Wen Connie, Lee Kyungsene, Wang Yixun, Wang Xuelin, Wang Yong
Department of Biomedical Engineering, The Pennsylvania State University, University Park, Pennsylvania 16802, United States.
Langmuir. 2024 Dec 17;40(50):26751-26759. doi: 10.1021/acs.langmuir.4c03925. Epub 2024 Dec 6.
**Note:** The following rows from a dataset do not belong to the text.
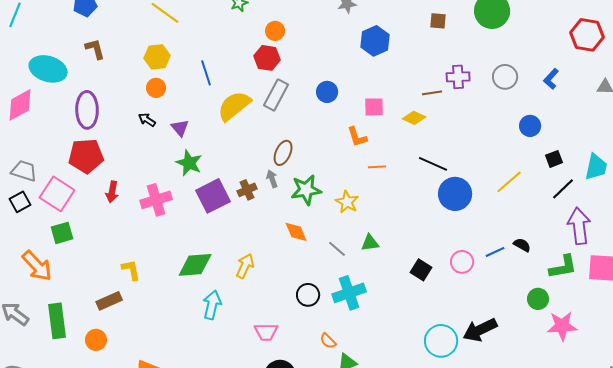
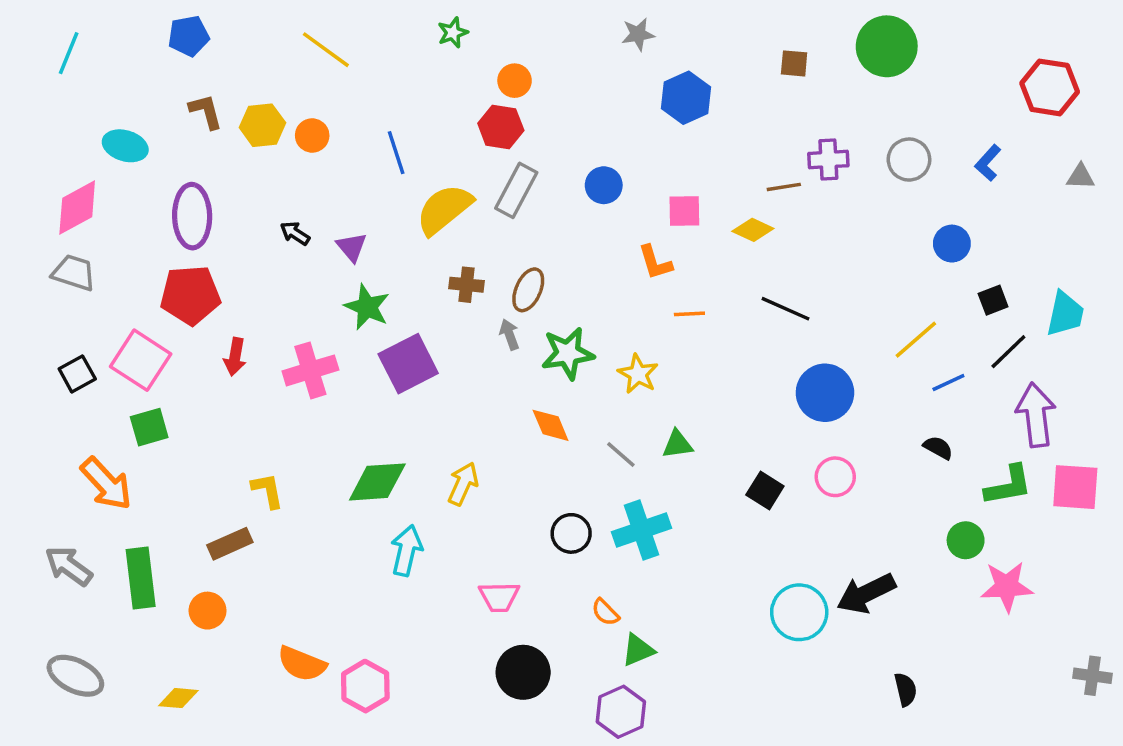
yellow hexagon: (157, 57) -> (262, 125), moved
cyan ellipse: (48, 69) -> (125, 146), size x0.7
orange circle: (156, 88) -> (312, 135), moved
gray trapezoid: (24, 171) -> (74, 273), moved
brown cross: (247, 190) -> (467, 285), moved, turned 30
blue circle: (455, 194) -> (825, 393), moved
blue line: (495, 252) -> (948, 382), moved

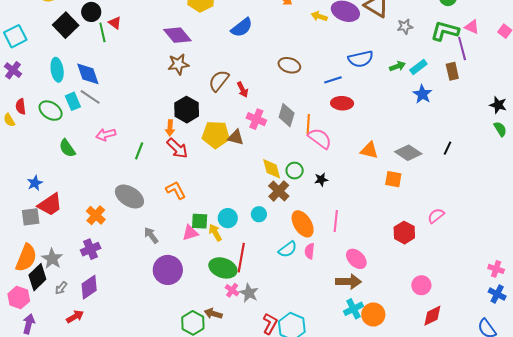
In situ injectable hydrogels have been explored for biomedical applications, including regenerative medicine and drug delivery. However, controlling the kinetics of their gelation to facilitate easy injection remains a challenge. The purpose of this study was to demonstrate the potential of using bispecific aptamers and complementary sequences as a bidirectional modulation system for controlling enzyme-mediated hydrogel formation kinetics. The results show that a bispecific thrombin-binding aptamer effectively inhibits thrombin activity and significantly slowed fibrin hydrogel formation. Upon interaction with its complementary sequence, this inhibition could be reversed. As a result, the aptamer-bound thrombin was activated, leading to an acceleration of the fibrin formation kinetics. Thus, bispecific aptamers and complementary sequences can effectively function as dynamic control systems for enzyme-catalyzed in situ injectable hydrogel formation.
原位可注射水凝胶已被用于生物医学应用,包括再生医学和药物递送。然而,控制其凝胶化动力学以便于注射仍然是一个挑战。本研究的目的是证明使用双特异性适配体和互补序列作为双向调节系统来控制酶介导的水凝胶形成动力学的潜力。结果表明,双特异性凝血酶结合适配体有效地抑制了凝血酶活性,并显著减缓了纤维蛋白水凝胶的形成。与其互补序列相互作用后,这种抑制作用可以逆转。结果,与适配体结合的凝血酶被激活,导致纤维蛋白形成动力学加速。因此,双特异性适配体和互补序列可以有效地作为酶催化原位可注射水凝胶形成的动态控制系统。